Por Rafael dos Santos Pereira*

A natureza do trabalho na universidade é essencialmente educacional! Isso significa que produzimos educação, e a educação, tal como nós produzimos na universidade, não pode ser mensurada, reduzida em indicadores quaisquer que sejam. Os indicadores podem existir, e existem aos montes, mas eles não dão conta da totalidade do processo educativo e muito menos do fenômeno social, educacional e econômico que nosso trabalho produz. Qualquer ação nesse sentido é reduzir e limitar a contribuição da universidade para a sociedade.

A qualidade do trabalho do TAE vem do seu compromisso institucional e da sua motivação em cumprir suas responsabilidades com o público

No caso do trabalho dos Técnicos-Administrativos em Educação, é um contrassenso achar que mensurar o trabalho e a sua contribuição profissional através da contagem de tempo da carga-horária com um ponto eletrônico vai gerar melhor desempenho ou melhores resultados. A qualidade do trabalho do TAE vem do seu compromisso institucional e da sua motivação em cumprir suas responsabilidades com o público. É impossível mensurar compromisso, dedicação e motivação com um ponto eletrônico. Parece óbvio, mas é preciso dizer: um trabalhador motivado e reconhecido em sua missão como servidor público pode “produzir” muito mais do que um trabalhador cuja motivação é cumprir seu horário para, por exemplo, não ter estresse no setor ou não perder rendimentos.

A implantação do controle de carga-horária por ponto eletrônico é baseada em duas premissas que não contribuem para a melhoria do trabalho. A primeira é expressão da visão gerencialista que hegemoniza a administração Universitária, a qual pauta sua ação pelo controle com vistas no mito da eficiência administrativa, a qual considera erroneamente que o trabalhador estar sentado 8 horas por dia em sua estação de trabalho o fará produzir mais, transpondo uma lógica empresarial e industrial para uma instituição pública educacional. A segunda premissa, também oriunda do ideário gerencialista, é a ideia de que o servidor público é preguiçoso e tende a burlar regras e fugir do trabalho, então precisa de um “cabresto” para não fugir! Ambas as premissas são negativas, e suas consequências não têm como ser positivas para a instituição, afinal, que trabalhador gosta de ter uma política institucional que o carimba como ineficiente e preguiçoso?

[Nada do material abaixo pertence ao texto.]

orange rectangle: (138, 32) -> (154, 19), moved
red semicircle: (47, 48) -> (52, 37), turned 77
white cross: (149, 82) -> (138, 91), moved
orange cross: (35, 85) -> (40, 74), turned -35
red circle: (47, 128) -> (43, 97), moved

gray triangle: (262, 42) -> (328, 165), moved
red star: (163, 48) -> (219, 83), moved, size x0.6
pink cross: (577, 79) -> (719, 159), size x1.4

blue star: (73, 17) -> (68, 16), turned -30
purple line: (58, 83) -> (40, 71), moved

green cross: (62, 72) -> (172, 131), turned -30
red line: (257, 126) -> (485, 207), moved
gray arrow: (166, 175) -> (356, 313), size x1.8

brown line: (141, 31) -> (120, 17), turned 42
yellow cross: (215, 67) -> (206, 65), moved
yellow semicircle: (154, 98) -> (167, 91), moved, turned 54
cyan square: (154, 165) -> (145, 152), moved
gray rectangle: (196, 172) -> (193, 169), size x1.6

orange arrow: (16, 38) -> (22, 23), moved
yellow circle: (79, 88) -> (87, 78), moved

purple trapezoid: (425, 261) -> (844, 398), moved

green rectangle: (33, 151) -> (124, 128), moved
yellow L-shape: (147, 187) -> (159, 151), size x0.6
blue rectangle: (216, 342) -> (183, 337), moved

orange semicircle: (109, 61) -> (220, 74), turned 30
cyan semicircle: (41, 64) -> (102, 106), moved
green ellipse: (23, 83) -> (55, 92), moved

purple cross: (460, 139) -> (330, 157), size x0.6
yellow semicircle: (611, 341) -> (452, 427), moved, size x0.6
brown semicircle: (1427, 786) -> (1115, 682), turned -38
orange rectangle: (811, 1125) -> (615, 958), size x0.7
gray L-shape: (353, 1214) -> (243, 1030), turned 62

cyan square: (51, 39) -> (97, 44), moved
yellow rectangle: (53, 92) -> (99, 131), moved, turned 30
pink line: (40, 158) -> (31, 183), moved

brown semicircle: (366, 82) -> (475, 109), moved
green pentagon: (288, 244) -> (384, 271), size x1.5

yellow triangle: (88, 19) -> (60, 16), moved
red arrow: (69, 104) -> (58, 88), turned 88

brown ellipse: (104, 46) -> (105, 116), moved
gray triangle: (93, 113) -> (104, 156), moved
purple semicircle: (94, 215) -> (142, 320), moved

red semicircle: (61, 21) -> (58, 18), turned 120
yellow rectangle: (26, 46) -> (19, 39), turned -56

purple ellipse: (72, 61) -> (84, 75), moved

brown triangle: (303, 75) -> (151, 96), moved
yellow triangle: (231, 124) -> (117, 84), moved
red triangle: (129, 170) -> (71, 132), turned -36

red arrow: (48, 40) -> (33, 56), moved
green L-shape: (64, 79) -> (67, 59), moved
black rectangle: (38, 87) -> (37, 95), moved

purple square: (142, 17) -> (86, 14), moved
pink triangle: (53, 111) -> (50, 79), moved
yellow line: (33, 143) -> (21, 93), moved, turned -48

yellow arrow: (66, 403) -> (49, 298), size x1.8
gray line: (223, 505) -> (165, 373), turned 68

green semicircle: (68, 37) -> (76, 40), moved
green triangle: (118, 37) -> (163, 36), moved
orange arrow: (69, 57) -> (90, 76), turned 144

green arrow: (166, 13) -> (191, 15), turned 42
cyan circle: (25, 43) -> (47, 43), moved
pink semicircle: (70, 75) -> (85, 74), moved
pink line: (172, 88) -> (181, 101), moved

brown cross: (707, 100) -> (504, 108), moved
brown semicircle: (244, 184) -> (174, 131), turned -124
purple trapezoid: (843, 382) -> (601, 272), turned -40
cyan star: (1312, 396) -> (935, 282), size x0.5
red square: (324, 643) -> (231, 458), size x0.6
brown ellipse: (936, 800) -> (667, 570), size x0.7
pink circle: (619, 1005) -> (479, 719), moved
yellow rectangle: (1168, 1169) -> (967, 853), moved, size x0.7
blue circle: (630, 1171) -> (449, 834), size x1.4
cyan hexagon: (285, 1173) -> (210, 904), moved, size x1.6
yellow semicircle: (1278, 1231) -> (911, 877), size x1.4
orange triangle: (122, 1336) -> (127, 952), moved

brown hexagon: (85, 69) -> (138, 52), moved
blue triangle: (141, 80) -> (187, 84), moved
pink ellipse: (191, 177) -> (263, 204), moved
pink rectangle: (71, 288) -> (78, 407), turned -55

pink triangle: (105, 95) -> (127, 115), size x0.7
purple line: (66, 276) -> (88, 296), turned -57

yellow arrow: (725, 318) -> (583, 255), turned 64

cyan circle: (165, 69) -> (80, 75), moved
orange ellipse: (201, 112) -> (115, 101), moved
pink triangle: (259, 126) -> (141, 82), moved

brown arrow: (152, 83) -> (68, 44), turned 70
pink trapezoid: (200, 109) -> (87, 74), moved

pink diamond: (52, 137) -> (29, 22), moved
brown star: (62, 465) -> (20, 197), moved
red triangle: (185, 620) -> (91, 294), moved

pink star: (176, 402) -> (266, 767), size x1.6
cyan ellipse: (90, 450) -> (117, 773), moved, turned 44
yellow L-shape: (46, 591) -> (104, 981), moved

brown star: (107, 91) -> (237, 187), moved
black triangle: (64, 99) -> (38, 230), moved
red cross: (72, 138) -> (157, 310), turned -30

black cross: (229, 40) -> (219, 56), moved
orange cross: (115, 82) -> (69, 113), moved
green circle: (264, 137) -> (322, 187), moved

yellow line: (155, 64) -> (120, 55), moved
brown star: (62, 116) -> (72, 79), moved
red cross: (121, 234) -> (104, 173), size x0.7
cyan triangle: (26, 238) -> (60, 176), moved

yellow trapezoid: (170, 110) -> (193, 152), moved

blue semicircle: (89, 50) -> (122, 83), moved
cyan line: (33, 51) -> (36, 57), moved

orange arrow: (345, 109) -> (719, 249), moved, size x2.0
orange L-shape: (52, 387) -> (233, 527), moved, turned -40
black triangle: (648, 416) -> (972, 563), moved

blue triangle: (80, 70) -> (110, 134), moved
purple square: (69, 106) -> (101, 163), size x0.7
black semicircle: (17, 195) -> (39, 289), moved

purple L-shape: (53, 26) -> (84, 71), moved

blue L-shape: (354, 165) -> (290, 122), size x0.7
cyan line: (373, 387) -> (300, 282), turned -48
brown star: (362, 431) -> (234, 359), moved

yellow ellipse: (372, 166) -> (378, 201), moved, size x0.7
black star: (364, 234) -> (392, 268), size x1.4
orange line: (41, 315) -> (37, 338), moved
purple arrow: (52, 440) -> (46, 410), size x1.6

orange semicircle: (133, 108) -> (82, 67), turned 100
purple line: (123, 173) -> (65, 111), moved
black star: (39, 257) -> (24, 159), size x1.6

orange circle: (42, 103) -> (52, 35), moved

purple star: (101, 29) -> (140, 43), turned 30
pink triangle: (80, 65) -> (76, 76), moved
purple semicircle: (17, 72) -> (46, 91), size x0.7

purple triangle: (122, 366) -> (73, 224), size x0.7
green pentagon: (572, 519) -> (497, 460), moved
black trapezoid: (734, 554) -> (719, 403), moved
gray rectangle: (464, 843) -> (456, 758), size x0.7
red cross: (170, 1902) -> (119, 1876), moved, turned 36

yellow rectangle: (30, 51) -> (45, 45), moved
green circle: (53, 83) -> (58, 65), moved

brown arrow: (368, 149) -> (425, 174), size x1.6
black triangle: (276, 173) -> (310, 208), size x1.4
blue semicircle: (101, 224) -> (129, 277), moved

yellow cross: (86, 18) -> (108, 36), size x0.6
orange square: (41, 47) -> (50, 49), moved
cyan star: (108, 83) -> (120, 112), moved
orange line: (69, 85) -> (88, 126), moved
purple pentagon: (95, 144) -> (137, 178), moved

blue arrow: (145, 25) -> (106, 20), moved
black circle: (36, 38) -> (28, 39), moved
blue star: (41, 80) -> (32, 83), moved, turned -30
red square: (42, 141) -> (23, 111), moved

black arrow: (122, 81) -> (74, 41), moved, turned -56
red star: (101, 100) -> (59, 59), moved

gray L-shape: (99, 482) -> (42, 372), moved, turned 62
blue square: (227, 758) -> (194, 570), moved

…o registro e controle de frequência e assiduidade, tanto de TAEs como de Docentes, pode ser realizado com ferramentas transparentes baseadas no planejamento

A adoção do ponto eletrônico para controlar a jornada de trabalho dos TAEs contribui para um clima de desconfiança e subalternização a partir do controle; diferenciação ocupacional na instituição (docentes que ocupam a maior parte das posições de direção na IES não têm nem ponto em papel) e não garante produtividade nem eficiência (nenhuma política gerencialista entregou o que prometeu desde a reforma do MARE, iniciada em 1995).

Penso que o registro e controle de frequência e assiduidade, tanto de TAEs como de Docentes, pode ser realizado com ferramentas transparentes baseadas no planejamento, registro e relatório de trabalho, que poderiam ser submetidos ao controle social e colegiado, respeitando a gestão democrática prevista na LDB 9394/96. Dessa forma é possível, por exemplo, contemplar as centenas de fazeres que existem numa universidade. Esse formato alternativo ao controle quantitativo e coercitivo do relógio de ponto biométrico me parece mais condizente com a natureza da universidade pública como instituição social, e do trabalho realizado nela.

*Rafael dos Santos Pereira, Técnico-Administrativo em Educação (Pedagogo) na UFSC, Doutor em Educação pela UFPR, pesquisa Políticas Educacionais em Ensino Superior. Foi Diretor da Fasubra entre 2015 e 2019. Autor no livro “A universidade eficiente no Brasil: reflexões sobre a política nacional de avaliação e a gestão universitária” (Enunciado Publicações, 2020).